Celtic Substitutions and Last Two Goals
Georgios Samaras came on for Lassad and scored in what was a lovely team move only minutes later. The ball fell to Scott Brown, who showed great skill to lift the ball over an oncoming Liam Kelly before slipping it through to a charging Adam Matthews. Matthews took his time with the cross to pick out an unmarked Samaras at the back post, whose header banged off the crossbar and in. Lennon then brought on Beram Kayal for Izaguirre, a change which altered the Celtic shape and returned it to a 4-4-2. Miku was brought on as a straight swap for Gary Hooper a few minutes later. Kilmarnock pulled one back after the Celtic midfield was caught too high and Matthews and Ambrose were split on the through ball. Kelvin Wilson failed to see Cillian Sheridan drift into the area and the ex-Celtic man nodded home.

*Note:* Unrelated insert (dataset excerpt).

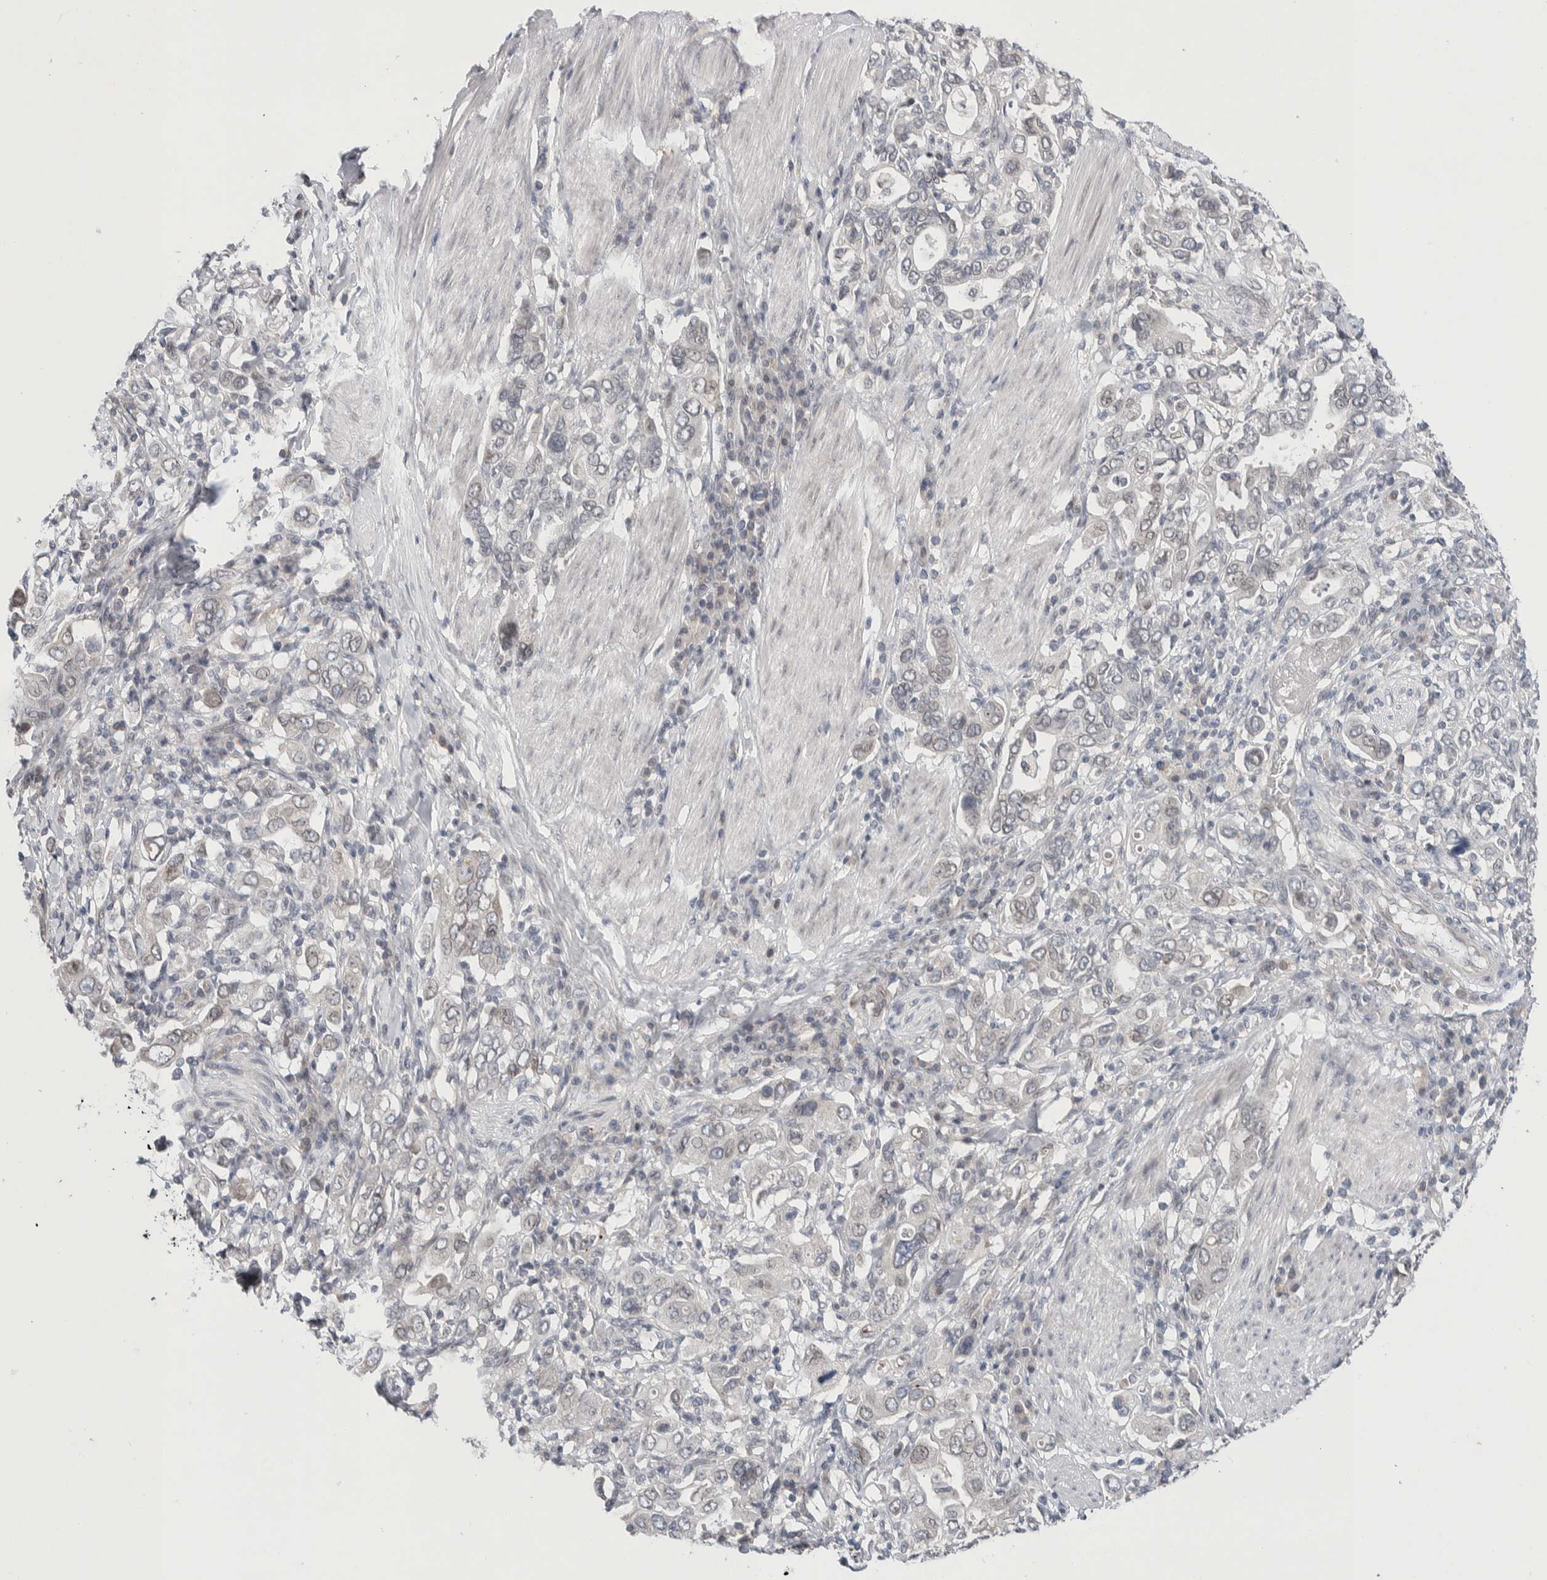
{"staining": {"intensity": "weak", "quantity": "<25%", "location": "nuclear"}, "tissue": "stomach cancer", "cell_type": "Tumor cells", "image_type": "cancer", "snomed": [{"axis": "morphology", "description": "Adenocarcinoma, NOS"}, {"axis": "topography", "description": "Stomach, upper"}], "caption": "Human stomach cancer (adenocarcinoma) stained for a protein using IHC demonstrates no expression in tumor cells.", "gene": "CRAT", "patient": {"sex": "male", "age": 62}}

Kilmarnock’s goal at the death was consolation, but not wholly undeserved. Indeed, had Celtic visited Rugby Park a few weeks earlier, and still in their league form rut, they would have done well to get three points against a determined Kilmarnock side. However, this was simply a different class display from the Glasgow men. Fluid, incisive and clinical, Celtic showed that they have the players to fit practically any system they choose (at least in Scotland), a luxury that is hard to come by. It is likely that Lennon’s decision regarding his team shape was to shake things up in an attempt to expel what had been continual poor domestic form. However, as long as the five that started in midfield today are fit, he may want to look at playing this system more often.